Progression du nombre de morts sur les routes, et réflexions sur le rapport des hommes à l'automobile, considérée comme « inséparable d'un type de civilisation, la nôtre ».
DU BON USAGE DU SNOBISME
FRANÇOISE GIROUD
50, 70, 80... Nous y sommes faits. Mais à 188 morts-week-end, le seuil actuel de tolérance est dépassé. C'est-à-dire qu'au lieu de jeter un œil froid sur le bulletin nécrologique hebdomadaire dont nous sommes gratifiés, nous avons murmuré, lundi : « C'est horrible. » Nous nous habituerons aussi, à cette moyenne-là. Il le faut bien puisque l'on sait, dès aujourd'hui, que 17 000 personnes se tueront, sur les routes de France, en 1970.
Mardi, cependant, on parlait encore un peu de cette Toussaint sinistre. Mercredi, personne n'y pensait plus.
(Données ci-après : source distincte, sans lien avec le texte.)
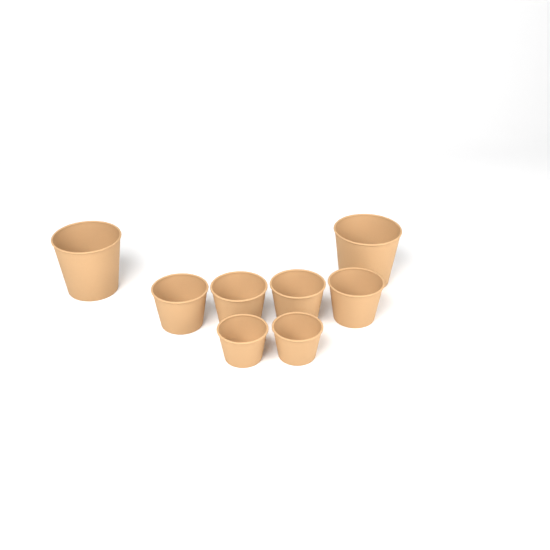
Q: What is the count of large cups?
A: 2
Mais faut-il y penser ? C'est désagréable et il n'est pas certain que ce soit utile, sinon pour prendre quelques mesures de sécurité personnelle et limiter ainsi les risques à leur part irréductible. Quand la mort vous cherche, elle est à Samarcande. Il reste que l'on peut éviter de la provoquer systématiquement, si l'on attache du prix à l'existence et que l'on répugne à la perspective de vivre physiquement diminué.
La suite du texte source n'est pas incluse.